My daughter loves to twirl and jump in her best approximation of how she thinks a ballet dancer moves. Her audience is always appreciative, or at least gives indications of this being the case, and she now regularly refers to her future career as a ballet dancer.
Yet when I ask her if she would like to learn how to "ballet" as she calls it, the word dance not encapsulating, in her view, the full spectrum of what a ballet dancer might actually do, she looks at me affronted. "Mummy," she says, her voice tinged with disapproval, "I already know how to ballet. I don’t need lessons." And it’s hard to disagree with such certainty, although I worry. Should I tell her that sometimes her moves remind me of the death throes of a wounded animal?
Alas, I suspect that until she acknowledges for herself that perhaps there might be one or two things she could learn, she will not listen to me -- why start now, in fact? But not all hope is lost, as recently she started asking me about learning piano, and is keen to start lessons after the summer holidays. Months of listening to me teach other children has obviously whetted her appetite – it’s hard to believe this is the same child who six months ago wanted to show me how to play: “Don’t be silly, Mummy, you do it like this!”
When it comes to learning a new skill, we can’t progress until we first acknowledge that there is something to be learnt and recognise that we do want to learn it. Children are often inspired by nothing more than seeing other kids doing something that looks like fun. But, as adults, we weigh the pros and cons, balancing the time and resources required against the possible enjoyment and, crucially, the hoped for end result.

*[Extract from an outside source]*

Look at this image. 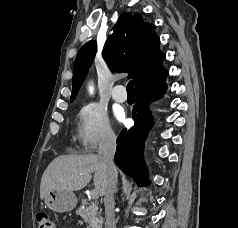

We each have our own preferred learning style. Some of us jump straight in, itching to get our hands dirty. Some like to wallow in the theory and the what-ifs, preferring the thinking to the doing. For others, the fear that a new skill will remain forever elusive is enough to prevent them from starting something new. We pride ourselves on being capable and professional, so starting from square one can be disconcerting. Make a mistake and we cringe, often becoming increasingly fearful of the next mistake and the one after that. And then there are those for whom the greatest enjoyment comes from the process. While speaking perfect German or being able to play a Mozart sonata would be wonderful, it’s the lessons, the interaction with a class or a teacher and the sense of discovery that are the greatest sources of enjoyment.